さらに言えば、認知症である自身が主体的に物事を決めていくのは非常に難しい。

 このようにして医療費の安さが人生の終末期における体験を大きく変化させる決断をさせることを妨げ、本人の終末期の体験を悪化させてしまう。

もし入院費用が3割負担で、高額療養費もないとして、2か月の自己負担が90万円、救急要請に1万円かかり、入院以外の選択肢もあるとわかればどうだろうか。

真剣に、施設に入所する前にどちらの選択肢が本人にとって良いかを考えるのではないだろうか。また、70歳で頭がはっきりしている健康な人も、肺炎を起こしたときにどうするかをシミュレートして家族と話し合っておくのではないか。

そして、発熱や酸素飽和度の低下が起きても、施設で可能な範囲の対応以上のことは希望しないが、できる限り一緒に過ごせる時間を望む、という家族の言葉が施設入所時に記録されれば、施設職員は裁判のリスクを恐れずに、穏やかな時間を助けることができるのだと思う。

他にも高齢者医療が安価であるから色々な病院を受診し、不安がかえって強くなり、不要な予防医療を受けてしまうケースも散見される。

具体的には
・血圧が心配で救急外来を頻回に受診する85歳(誰も85歳以上で降圧薬を内服することは長生きに繋がらないことを教えてくれない)
・受診する病院が5つあり、それぞれの病院で何のために薬を飲んでいるかわからないが、15種類の薬のために具合が悪くなっている90歳(さすがに15種類の薬を代謝するのは負担が大きい)
・2mmの脳動脈瘤が偶発的に発見されて年1回のフォローアップを受けている80歳。(3mmに拡大すると、破裂する確率が0.36%/年になる。そして81歳で3mmに拡大したとして、100歳までに破裂する確率は7%程度。それまで脳にいつ破裂するかわからない爆弾を抱えていると考えながら生きていくことになる)
・85歳で他の病気にかかったことはない。無料で受けた健診で脂質異常症が指摘されて、毎月コレステロールの採血が行われ、脂質降下薬を内服している(死亡率低下効果なし)

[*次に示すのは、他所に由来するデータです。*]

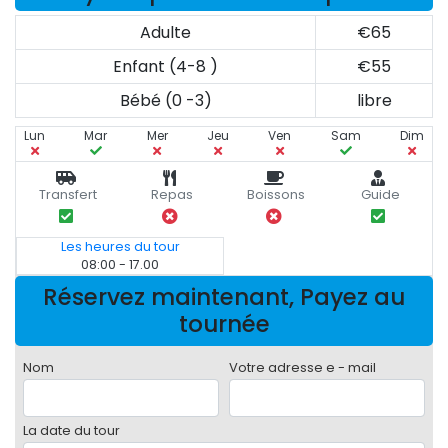
Adulte
€65
Enfant (4-8 )
€55
Bébé (0 -3)
libre
Lun
Mar
Mer
Jeu
Ven
Sam
Dim
Transfert
Repas
Boissons
Guide
Les heures du tour
08:00 - 17.00
Réservez maintenant, Payez au
tournée
Nom
Votre adresse e - mail
La date du tour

 こんなふうに、認知機能が保たれている場合でも、普通に医療費を負担してたら適当に病院に行かなくなっていらぬ苦しみを背負わずに済んだんじゃないかな、と思う例が外来やっていると結構ある。

 だから高齢者医療が1割負担だから高齢者だけが得している、という主張は多分間違っている。

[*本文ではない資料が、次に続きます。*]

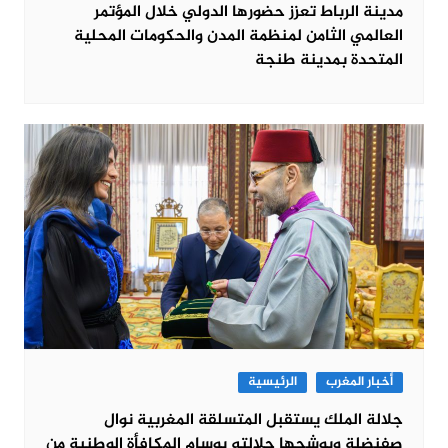
مدينة الرباط تعزز حضورها الدولي خلال المؤتمر
العالمي الثامن لمنظمة المدن والحكومات المحلية
المتحدة بمدينة طنجة
أخبار المغرب
الرئيسية
جلالة الملك يستقبل المتسلقة المغربية نوال
صفنضلة ويوشحها جلالته بوسام المكافأة الوطنية من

 じゃあ医者がどうなのかっていうと、診療所の医師の平均年齢は60.4歳だ。

60歳ってガンガン働いて借金返していくぜって年齢でもない気がするんだよね。だから敢えて今現在沢山患者を抱え込む必然性がそんなにない先生も多い気がするし、開業医で60歳ともなればそれなりに資産はあるはずだし、わりと仕事を続けているのはやりがいとか義務感がメインな気がするんだ。

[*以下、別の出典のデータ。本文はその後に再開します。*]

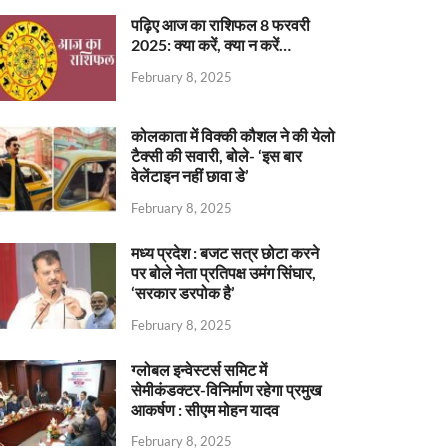
पढ़िए आज का राशिफल 8 फरवरी
2025: क्या करें, क्या न करें…
February 8, 2025
कोलकाता में विक्की कौशल ने की येलो
टैक्सी की सवारी, बोले- ‘इस बार
वेलेंटाइन नहीं छावा डे’
February 8, 2025
मध्य प्रदेश : बजट सत्र छोटा करने
पर बोले नेता प्रतिपक्ष उमंग सिंघार,
‘सरकार डरपोक है’
February 8, 2025
ग्लोबल इन्वेस्टर्स समिट में
सेमीकंडक्टर-विनिर्माण रहेगा प्रमुख
आकर्षण : सीएम मोहन यादव
February 8, 2025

というか、2022年に東京都医師会主催で行われたアンケートで、開業医の42.3%があげるべきだって言っているんだね。
もちろん勤務医の62.6%や薬剤師の66.6%に比べれば低いけど、めちゃくちゃ利害が対立しているってほどの差はない。

実は3割に増やせない理由って、多くの人が高齢者1割負担を変えようとしたら誰か 大文字の他者に怒られるかと思っているからなのかもしれないね。